I don’t find Constantine to be guilty at all; I really enjoy it, for what it’s worth.   (I went to see it in the theater by myself, which is a rare happening given that I hate seeing movies by myself.)   My annoying and not at all charming bias for Keanu Reeves may be showing, but he didn’t do a half-bad job at playing a world-weary, cancer-stricken jerk with a capacity for redemption.    Rachel Weisz does a fairly good job given the fact save for a scene where she comes back from a short jaunt to hell, but who’s counting?    And Shia LaBeouf pops up as an annoying assistant to Constantine, pre-Transformers.   Shit, Gavin Rossdale – Mr. Stefani and frontman of Bush, who I was fond of in my junior high days – makes an appearance as a villain.   Who would have thought, huh?

Constantine does ascribe a very Catholic view of things to its universe.   The special effects aren’t wonderful, but they’re not terrible either; the story’s fairly bland at times but hey, you get Peter Stormare as the Devil!  (It’s worth it to watch just for Stormare’s appearance.  No lie.)

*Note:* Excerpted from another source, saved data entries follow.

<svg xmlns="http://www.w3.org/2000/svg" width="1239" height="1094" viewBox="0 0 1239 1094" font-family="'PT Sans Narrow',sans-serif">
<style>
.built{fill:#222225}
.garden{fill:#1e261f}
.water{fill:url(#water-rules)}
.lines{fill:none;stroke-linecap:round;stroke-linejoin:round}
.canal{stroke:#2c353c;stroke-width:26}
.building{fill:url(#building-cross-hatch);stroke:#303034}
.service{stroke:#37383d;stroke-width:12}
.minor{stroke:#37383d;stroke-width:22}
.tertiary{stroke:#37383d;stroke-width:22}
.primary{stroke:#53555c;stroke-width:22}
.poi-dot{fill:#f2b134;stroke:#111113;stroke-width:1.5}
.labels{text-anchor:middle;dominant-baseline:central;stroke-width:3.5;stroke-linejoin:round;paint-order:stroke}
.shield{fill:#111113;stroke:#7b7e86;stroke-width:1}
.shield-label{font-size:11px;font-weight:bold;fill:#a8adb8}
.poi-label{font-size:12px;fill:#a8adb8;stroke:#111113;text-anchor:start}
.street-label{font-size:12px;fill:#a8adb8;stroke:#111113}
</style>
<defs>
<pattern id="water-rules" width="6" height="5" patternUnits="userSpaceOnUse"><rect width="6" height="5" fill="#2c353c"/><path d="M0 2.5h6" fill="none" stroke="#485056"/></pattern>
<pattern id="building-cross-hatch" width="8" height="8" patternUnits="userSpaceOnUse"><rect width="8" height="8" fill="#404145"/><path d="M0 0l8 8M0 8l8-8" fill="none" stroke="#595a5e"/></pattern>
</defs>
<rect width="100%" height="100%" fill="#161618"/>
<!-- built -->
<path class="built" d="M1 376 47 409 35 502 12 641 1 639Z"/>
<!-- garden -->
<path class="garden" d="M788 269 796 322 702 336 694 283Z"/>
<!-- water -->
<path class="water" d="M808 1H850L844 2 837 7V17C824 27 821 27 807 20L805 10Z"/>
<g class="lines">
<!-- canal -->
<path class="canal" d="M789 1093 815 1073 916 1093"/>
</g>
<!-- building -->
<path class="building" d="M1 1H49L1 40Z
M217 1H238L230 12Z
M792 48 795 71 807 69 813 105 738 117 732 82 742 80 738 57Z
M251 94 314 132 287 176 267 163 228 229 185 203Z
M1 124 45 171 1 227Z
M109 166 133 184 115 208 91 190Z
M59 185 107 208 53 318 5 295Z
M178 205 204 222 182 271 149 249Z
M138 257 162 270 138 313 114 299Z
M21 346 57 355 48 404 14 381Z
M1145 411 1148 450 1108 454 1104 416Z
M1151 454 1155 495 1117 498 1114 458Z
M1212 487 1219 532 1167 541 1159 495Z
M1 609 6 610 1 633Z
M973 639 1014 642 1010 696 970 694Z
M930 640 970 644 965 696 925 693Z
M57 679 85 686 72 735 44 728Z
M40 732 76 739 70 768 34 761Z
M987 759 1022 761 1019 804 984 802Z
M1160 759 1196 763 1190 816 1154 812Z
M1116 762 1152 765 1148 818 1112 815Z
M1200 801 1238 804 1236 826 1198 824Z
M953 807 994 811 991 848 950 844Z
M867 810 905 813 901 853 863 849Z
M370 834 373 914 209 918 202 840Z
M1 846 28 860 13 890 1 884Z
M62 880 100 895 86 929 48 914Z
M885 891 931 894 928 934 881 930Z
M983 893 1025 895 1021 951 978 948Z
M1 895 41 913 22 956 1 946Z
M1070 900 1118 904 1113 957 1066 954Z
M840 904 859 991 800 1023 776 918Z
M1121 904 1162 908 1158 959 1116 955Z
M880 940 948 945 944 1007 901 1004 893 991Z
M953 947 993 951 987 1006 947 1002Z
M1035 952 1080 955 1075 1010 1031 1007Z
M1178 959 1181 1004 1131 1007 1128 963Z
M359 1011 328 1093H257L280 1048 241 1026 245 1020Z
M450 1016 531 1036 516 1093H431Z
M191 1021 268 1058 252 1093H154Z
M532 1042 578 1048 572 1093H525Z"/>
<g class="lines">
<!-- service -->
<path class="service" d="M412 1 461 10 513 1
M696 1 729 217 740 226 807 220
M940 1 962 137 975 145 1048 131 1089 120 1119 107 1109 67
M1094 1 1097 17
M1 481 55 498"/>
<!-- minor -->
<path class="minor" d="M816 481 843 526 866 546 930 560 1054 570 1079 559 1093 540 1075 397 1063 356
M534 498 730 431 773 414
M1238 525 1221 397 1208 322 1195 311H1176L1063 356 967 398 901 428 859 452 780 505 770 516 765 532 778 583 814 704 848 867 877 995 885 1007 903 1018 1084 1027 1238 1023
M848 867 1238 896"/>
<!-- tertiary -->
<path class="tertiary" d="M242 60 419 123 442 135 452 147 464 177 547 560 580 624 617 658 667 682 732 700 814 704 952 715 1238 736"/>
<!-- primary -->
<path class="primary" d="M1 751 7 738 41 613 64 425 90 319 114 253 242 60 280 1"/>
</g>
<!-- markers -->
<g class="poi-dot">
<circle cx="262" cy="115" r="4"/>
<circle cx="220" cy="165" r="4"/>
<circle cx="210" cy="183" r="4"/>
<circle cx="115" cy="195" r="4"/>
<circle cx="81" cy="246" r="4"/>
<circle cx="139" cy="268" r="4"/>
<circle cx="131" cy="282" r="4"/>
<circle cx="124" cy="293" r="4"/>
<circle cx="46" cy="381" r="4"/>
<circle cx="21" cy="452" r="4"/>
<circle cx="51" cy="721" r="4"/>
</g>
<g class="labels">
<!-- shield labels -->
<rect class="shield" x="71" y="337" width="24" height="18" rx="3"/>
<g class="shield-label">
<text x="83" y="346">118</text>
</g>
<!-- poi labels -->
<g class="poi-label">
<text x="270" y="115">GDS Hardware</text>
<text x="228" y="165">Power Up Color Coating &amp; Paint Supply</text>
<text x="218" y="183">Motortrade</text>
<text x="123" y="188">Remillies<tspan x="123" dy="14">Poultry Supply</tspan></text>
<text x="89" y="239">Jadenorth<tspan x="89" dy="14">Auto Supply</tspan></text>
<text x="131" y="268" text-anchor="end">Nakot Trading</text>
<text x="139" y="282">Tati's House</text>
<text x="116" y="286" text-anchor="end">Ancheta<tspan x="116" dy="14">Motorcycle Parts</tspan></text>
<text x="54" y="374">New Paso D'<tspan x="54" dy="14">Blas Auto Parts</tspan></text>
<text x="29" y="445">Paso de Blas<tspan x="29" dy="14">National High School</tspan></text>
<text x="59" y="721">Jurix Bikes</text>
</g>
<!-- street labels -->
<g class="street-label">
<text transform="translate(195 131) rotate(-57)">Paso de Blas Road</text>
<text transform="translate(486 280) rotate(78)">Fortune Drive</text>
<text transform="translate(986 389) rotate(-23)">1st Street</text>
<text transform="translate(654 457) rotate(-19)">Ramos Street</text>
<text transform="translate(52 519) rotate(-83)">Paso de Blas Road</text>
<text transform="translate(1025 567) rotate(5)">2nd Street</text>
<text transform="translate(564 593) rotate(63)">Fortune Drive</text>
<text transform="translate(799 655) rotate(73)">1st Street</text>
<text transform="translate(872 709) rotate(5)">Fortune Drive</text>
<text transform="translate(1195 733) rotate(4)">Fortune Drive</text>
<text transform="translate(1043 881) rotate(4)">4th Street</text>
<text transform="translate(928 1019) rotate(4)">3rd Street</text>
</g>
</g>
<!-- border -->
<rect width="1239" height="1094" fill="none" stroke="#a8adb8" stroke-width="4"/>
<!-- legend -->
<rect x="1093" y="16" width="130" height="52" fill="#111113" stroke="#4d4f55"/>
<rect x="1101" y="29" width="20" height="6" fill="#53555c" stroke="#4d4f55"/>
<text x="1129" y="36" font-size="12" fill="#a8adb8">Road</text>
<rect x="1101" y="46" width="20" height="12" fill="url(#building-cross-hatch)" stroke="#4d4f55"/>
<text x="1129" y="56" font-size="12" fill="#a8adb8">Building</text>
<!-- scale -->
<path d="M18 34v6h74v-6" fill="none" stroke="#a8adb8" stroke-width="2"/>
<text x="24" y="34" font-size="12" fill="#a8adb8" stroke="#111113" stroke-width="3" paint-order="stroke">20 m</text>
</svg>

If we’re chalking it up to guilty pleasures, I’d say that Keanu Reeves’ performance is enjoyable in an unironic way, which makes it difficult for some people to admit.    I’d say that it’s fun while being ridiculous; that Tilda Swinton is made of awesome and was perfect casting as an androgynous angel is a good pleasure point, if you will.   The twisty-looking plot isn’t all that twisty; if you sat through a couple of Catholic masses and a few episodes of Murder, She Wrote you’ll see the ending coming but the cast makes it fun while you’re waiting for the climax.

All in all, a nice escapist movie for a rainy weekend, I think.